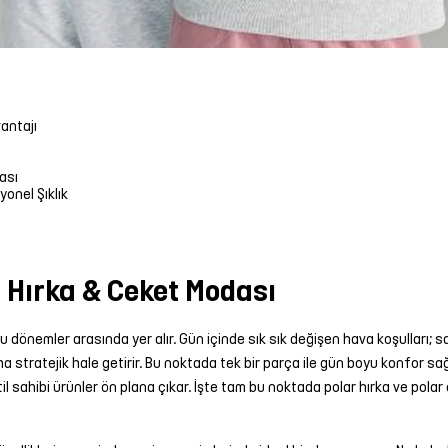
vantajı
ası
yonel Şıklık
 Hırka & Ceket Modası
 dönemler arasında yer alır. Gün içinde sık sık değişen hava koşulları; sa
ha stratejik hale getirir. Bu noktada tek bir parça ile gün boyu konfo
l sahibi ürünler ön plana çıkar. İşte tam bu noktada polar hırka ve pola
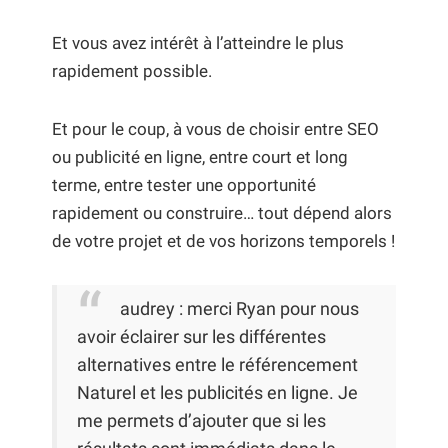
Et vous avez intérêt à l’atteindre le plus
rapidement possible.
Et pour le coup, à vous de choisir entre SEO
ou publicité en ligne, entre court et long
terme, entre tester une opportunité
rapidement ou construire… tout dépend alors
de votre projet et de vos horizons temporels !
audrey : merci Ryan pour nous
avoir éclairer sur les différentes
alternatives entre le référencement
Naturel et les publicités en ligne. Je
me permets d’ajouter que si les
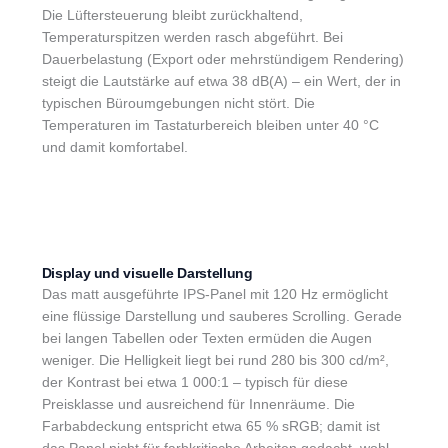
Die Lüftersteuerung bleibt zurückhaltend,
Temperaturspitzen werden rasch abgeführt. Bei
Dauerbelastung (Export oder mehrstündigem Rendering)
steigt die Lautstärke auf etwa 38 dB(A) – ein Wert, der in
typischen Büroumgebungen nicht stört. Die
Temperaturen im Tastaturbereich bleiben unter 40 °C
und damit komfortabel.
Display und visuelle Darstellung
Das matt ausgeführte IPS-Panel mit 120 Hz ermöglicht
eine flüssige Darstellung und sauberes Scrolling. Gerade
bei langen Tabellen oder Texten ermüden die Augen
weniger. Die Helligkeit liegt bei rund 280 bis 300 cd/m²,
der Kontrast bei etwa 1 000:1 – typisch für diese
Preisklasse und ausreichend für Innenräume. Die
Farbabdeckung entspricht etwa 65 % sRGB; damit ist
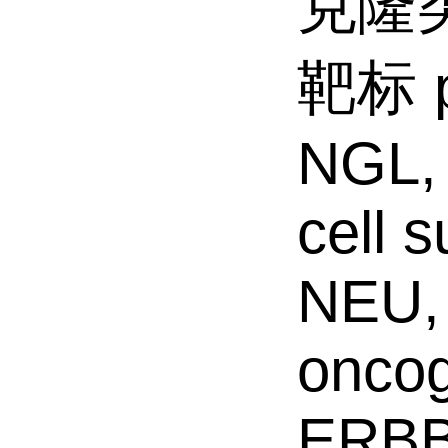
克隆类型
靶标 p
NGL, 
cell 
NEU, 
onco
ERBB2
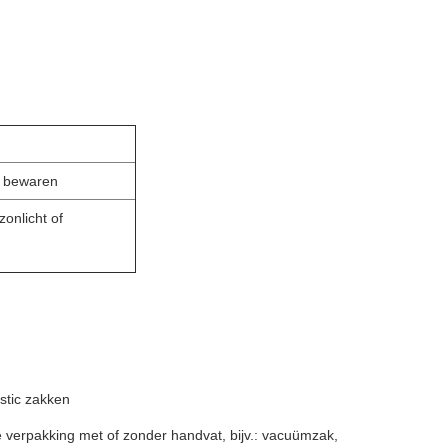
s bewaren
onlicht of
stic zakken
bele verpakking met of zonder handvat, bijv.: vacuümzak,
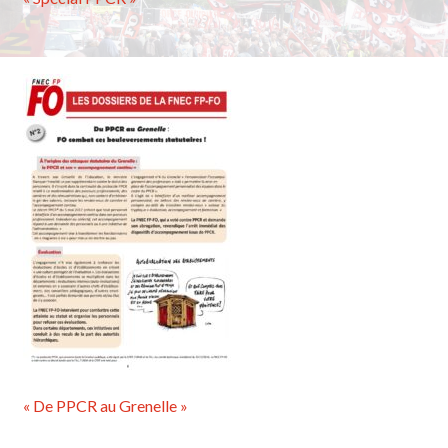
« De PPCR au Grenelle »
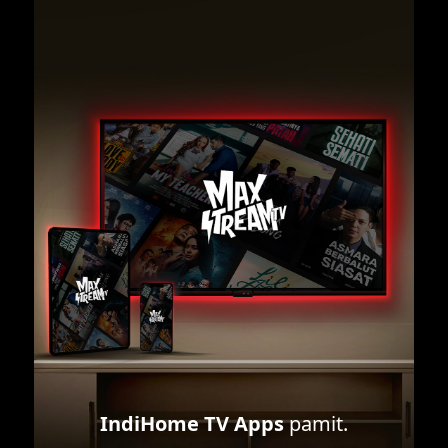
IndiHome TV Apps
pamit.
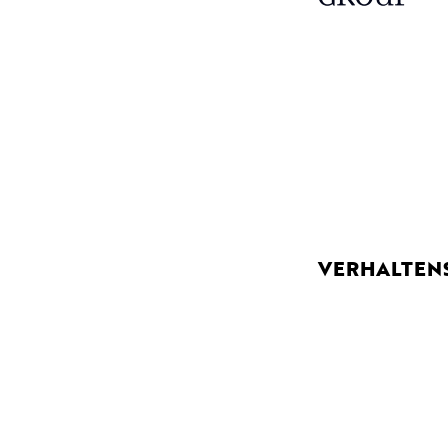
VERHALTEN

==

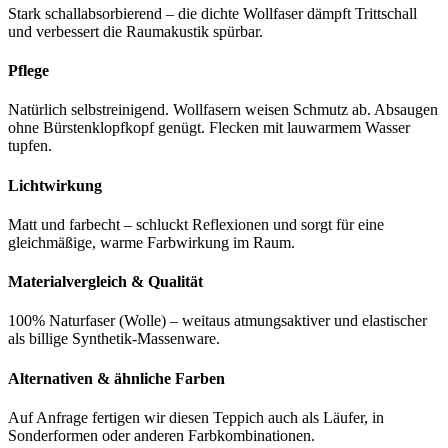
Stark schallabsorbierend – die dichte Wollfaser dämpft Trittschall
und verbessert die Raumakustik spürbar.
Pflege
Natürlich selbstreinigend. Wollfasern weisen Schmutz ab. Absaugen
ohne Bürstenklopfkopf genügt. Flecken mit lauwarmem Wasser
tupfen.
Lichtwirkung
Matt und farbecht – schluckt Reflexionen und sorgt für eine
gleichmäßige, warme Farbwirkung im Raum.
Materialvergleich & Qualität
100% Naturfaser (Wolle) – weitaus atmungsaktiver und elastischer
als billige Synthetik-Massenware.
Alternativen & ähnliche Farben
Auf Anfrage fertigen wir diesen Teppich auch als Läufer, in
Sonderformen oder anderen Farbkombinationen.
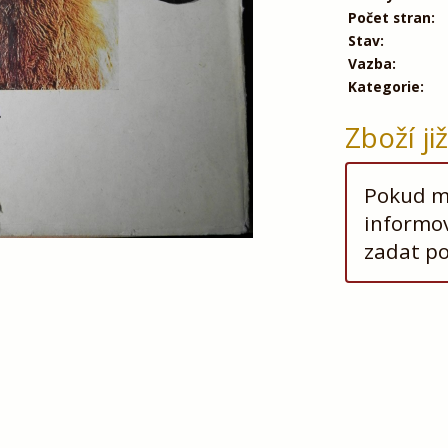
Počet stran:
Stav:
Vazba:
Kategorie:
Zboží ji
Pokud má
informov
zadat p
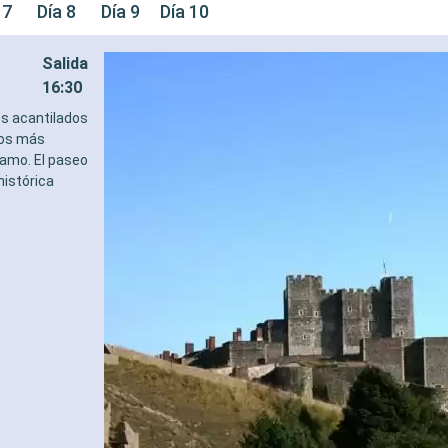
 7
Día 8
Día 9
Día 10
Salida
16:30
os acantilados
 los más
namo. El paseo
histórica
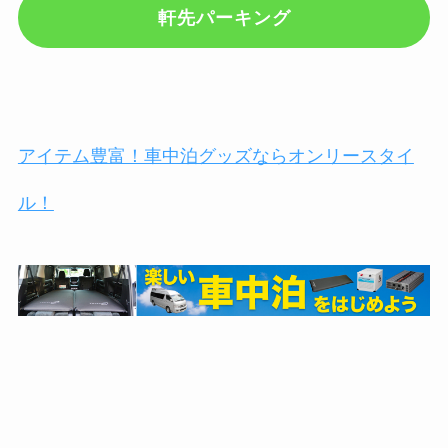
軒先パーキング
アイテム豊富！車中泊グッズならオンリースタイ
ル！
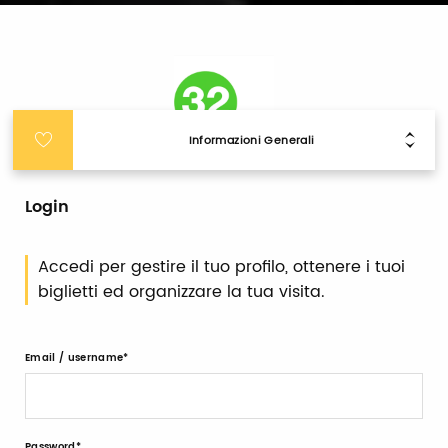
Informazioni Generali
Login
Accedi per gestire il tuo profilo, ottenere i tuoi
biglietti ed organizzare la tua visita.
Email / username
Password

...

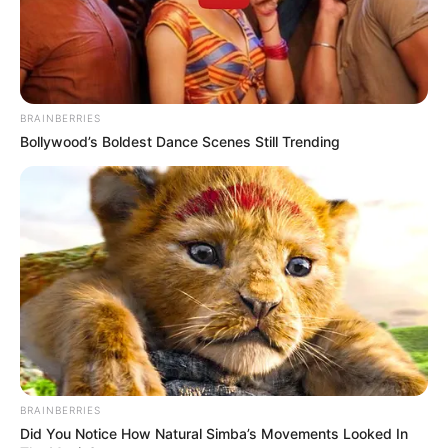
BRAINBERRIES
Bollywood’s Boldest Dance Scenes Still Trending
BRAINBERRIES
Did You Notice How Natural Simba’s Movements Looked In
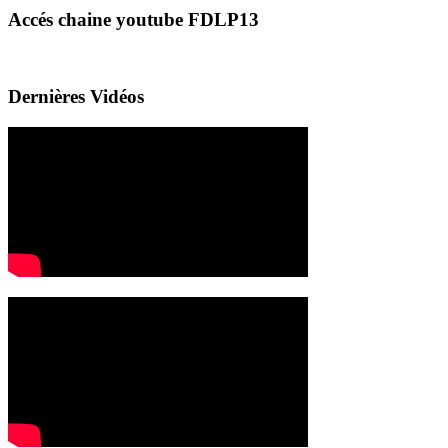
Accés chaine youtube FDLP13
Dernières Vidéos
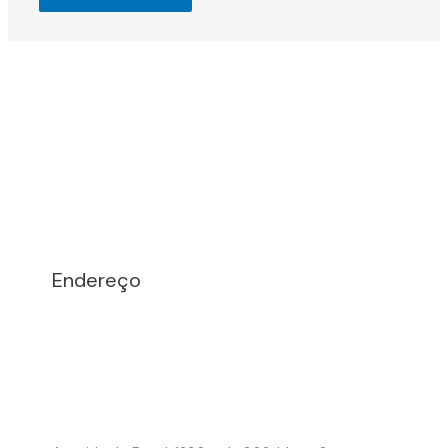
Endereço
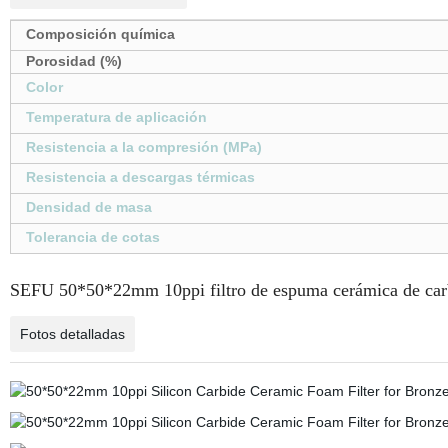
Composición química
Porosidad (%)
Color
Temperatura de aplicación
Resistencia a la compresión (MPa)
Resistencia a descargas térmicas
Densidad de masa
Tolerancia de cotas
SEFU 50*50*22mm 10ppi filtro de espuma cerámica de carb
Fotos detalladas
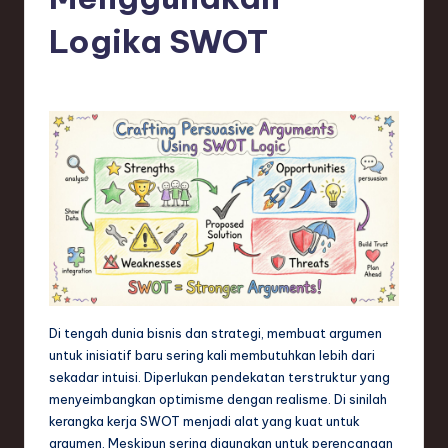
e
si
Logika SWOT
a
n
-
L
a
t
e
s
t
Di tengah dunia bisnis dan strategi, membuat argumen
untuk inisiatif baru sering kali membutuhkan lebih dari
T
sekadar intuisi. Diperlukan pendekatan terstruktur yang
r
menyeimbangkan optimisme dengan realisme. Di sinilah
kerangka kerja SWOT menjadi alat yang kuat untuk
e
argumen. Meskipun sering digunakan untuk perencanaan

* WORK INSTRUCTION *
Within the material above, transcribe exactly the lines that run from the line holding "Logika SWOT" through the line holding "argumen. Meskipun sering".

* SOLUTION TO THIS PROBLEM *
Logika SWOT
a
n
-
L
a
t
e
s
t
Di tengah dunia bisnis dan strategi, membuat argumen
untuk inisiatif baru sering kali membutuhkan lebih dari
T
sekadar intuisi. Diperlukan pendekatan terstruktur yang
r
menyeimbangkan optimisme dengan realisme. Di sinilah
kerangka kerja SWOT menjadi alat yang kuat untuk
e
argumen. Meskipun sering digunakan untuk perencanaan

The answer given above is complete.